Requisitos del ejercicio:
Indica si cada afirmación coincide con el fragmento sobre el turismo y la vivienda en Mallorca. Responde sí o no y cita literalmente las palabras del fragmento que lo deciden. (a) La renta per cápita ha aumentado. (b) La demanda de inmuebles de europeos con alto poder adquisitivo explica en parte la crisis de vivienda. (c) El cambio de modelo productivo se está abordando con seriedad.

El problema de la vivienda.

Porque el sector turístico sigue generando enormes beneficios, pero hemos comprobado que no permean a toda la sociedad. La renta per cápita se ha desplomado al mismo tiempo que el nivel de vida se dispara, con precios desorbitantes, especialmente en la vivienda y la cesta de la compra. Y eso, para un inmigrante recién llegado, solo puede ser un frío baño de realidad. Mallorca también recibe desde hace tiempo otro tipo de migración, aunque porcentualmente más baja. Se trata de europeos con un poder adquisitivo alto –o muy alto– que fijan su residencia en una Isla que algún día les enamoró. Invierten en inmuebles y su demanda explica, en parte, la crisis habitacional.

Otro modelo.

Pero ese ‘morir de éxito' de la actividad turística requiere ingentes cantidades de mano de obra, y eso solo puede traducirse en más llegadas de inmigrantes de baja cualificación dispuestos a salir adelante casi a cualquier precio. El manido cambio de modelo, no solo turístico, sino también productivo, no es más que una quimera que no se aborda con seriedad. Mientras apostemos por lo masivo siempre habrá quien desee probar suerte en este mercado laboral superdinámico, aunque luego la vida se les haga cuesta arriba.

Datos mostrados:
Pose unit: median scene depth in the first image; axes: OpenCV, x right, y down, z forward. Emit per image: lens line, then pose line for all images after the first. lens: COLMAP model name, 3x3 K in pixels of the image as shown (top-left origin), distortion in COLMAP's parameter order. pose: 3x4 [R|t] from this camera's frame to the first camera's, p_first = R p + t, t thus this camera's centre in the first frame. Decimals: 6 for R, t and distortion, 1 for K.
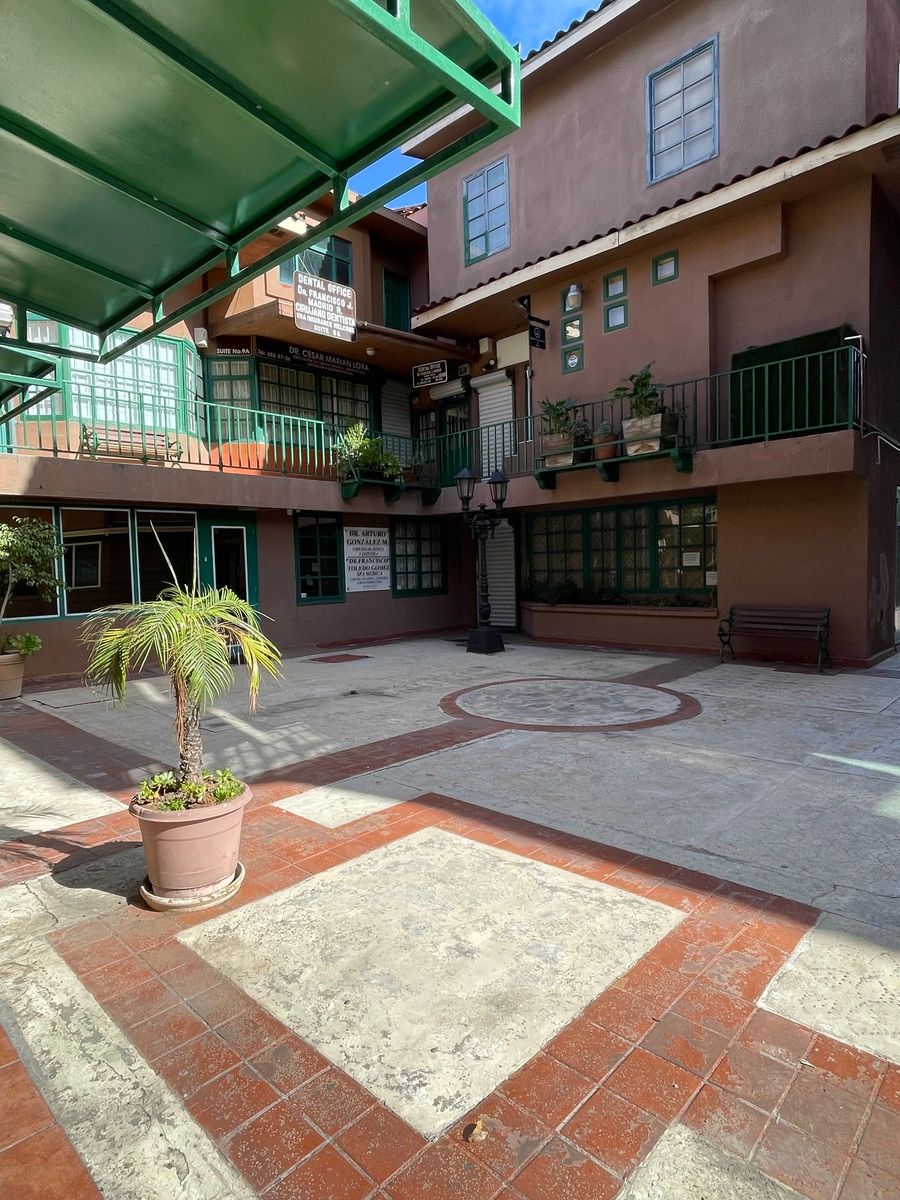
lens RADIAL K [[674.3, 0, 450.1], [0, 674.3, 601.6], [0, 0, 1]] dist [-0.027085, 0.015678]
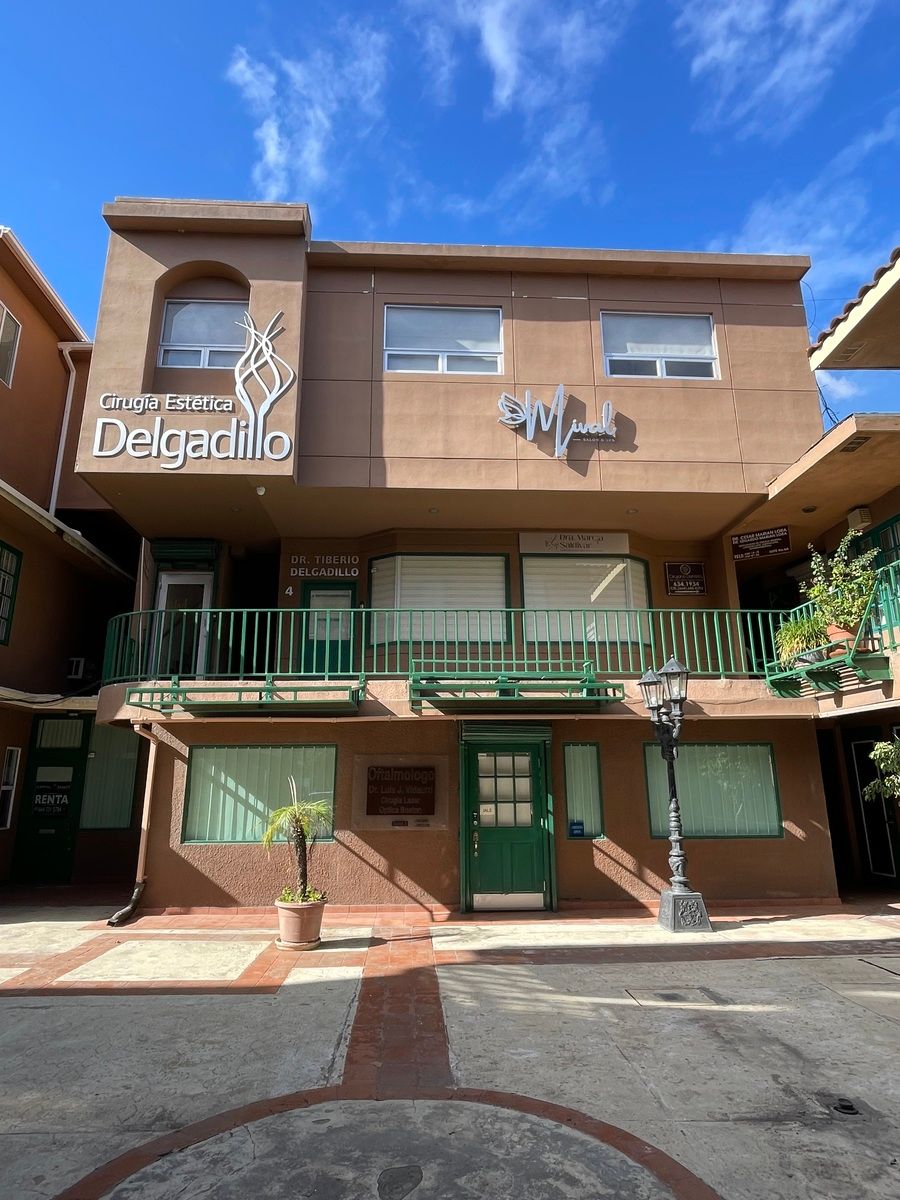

Resultado obtenido:
(a) No: «La renta per cápita se ha desplomado».
(b) Sí: «Invierten en inmuebles y su demanda explica, en parte, la crisis habitacional».
(c) No: «no es más que una quimera que no se aborda con seriedad».